しかし、だからと言ってだ。目の前で不安そうに、ゆあーんゆよーんとテーブルの揺れに身を任せているイヤミに似た青年が、父親がただ大工だということだけを理由に、即救世主であると直結させ、断定するなどということは、おい、妻よ、それは、安直を通り越して、余りにも乱暴な解釈だろう。
なぜなら、そんな短絡的な思考が許されるのならば、飯山君に限らず、ゼネコンの下請け、孫請け、ひ孫請け会社、つまりは、建築業界に従事する方々の息子さんたちは、相当の確率で救世主になってしまうはずなのである。
しからば、同業界は、主の思し召しより不況知らずであり、いつの時代においても隆盛を極めているべきなのだが、実際には、好不況の煽りを真っ先に受ける業界であり、昨今のリーマンショック以降の惨憺たる状況は、誰もがニュースや新聞紙面でもよく耳にしているであろう。
更に言ってしまえば、建築業界に従事する方々の中にも、息子さんが宝くじに当選したという方も相当数いる訳であって、しかも、113万円なんてみみっちい金額ではなく、サマージャンボ1等前後賞併せて3億円なんて人も探してみれば当然、何名かは、いるのであって、そんな3億円息子ならば計算上、キューセーシュの飯山君の113万円の265.48倍に相当する奇跡を起こし得るとてつもない救世主になっている可能性が極めて高く、そんなとてつもない救世主であるならば、とてつもない奇跡を起こしているはずであり、そんな噂を風の便りに聞いても不思議はないのであるが、そんな噂、一向に私たちの耳に入って来ないのである。

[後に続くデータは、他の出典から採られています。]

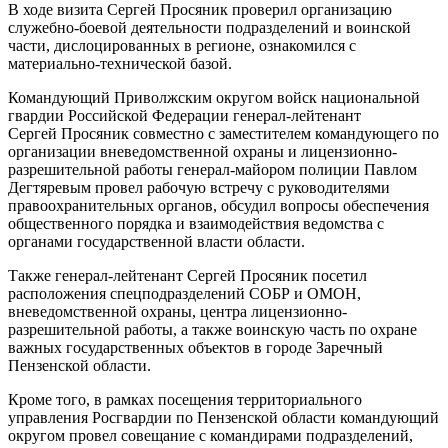
В ходе визита Сергей Просяник проверил организацию
служебно-боевой деятельности подразделений и воинской
части, дислоцированных в регионе, ознакомился с
материально-технической базой.
Командующий Приволжским округом войск национальной
гвардии Российской Федерации генерал-лейтенант
Сергей Просяник совместно с заместителем командующего по
организации вневедомственной охраны и лицензионно-
разрешительной работы генерал-майором полиции Павлом
Дегтяревым провел рабочую встречу с руководителями
правоохранительных органов, обсудил вопросы обеспечения
общественного порядка и взаимодействия ведомства с
органами государственной власти области.
Также генерал-лейтенант Сергей Просяник посетил
расположения спецподразделений СОБР и ОМОН,
вневедомственной охраны, центра лицензионно-
разрешительной работы, а также воинскую часть по охране
важных государственных объектов в городе Заречный
Пензенской области.
Кроме того, в рамках посещения территориального
управления Росгвардии по Пензенской области командующий
округом провел совещание с командирами подразделений,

その辺の事情を私が、噛んで含めるようにして妻に説明すると、妻は中空にあった右手を畳み、腕組みして、「ふうむ」という風にその太い首を傾げて見せた。
情けないことなのだがどうやら、欲得にまみれて目の前にぶら下がった人参しか見えない妻には、金額で換算して損得を比較するのが最も効果的らしい。
「飯山君、誕生日とかは、どう?」
私の次なる質問に、妻がまた飛びついた。
「も、もしかして、12月の24日とかじゃないわよね?」
私は、思い通りの反応だったと思いつつ、眼をキラキラさせている妻が、いじらしいと思った。
「そんな上手くいく訳ないじゃないか。大体、24日は、クリスマス・イブなんだから、キリストの誕生日自体は、12月25日だよ。で、飯山君、いつなの?」
「4月、4月8日です」
「なあんだ・・・」
果たして、キューセーシュの飯山君の誕生日は、春先の新学期の始まった直後の日であり、それを聞いて、妻はがっくりと落胆したのだが、
「そ、それって、釈尊、仏陀の誕生日じゃないか?」
私は、しまったと思った。口を衝いて出てしまった自らの言葉をもう1度口の中に押し込んでしまいたいと悔やんだ。
バンッ
先程の数倍の衝撃を、私はまた、背中に感じた。
「そ、そうかぁ。やっぱり、あたしら、東洋人だものねえ。そうよね、そうよね。日本人は、やっぱブッキョーよねえ」
盆ですら線香も上げない妻が、よくぞ言うものである。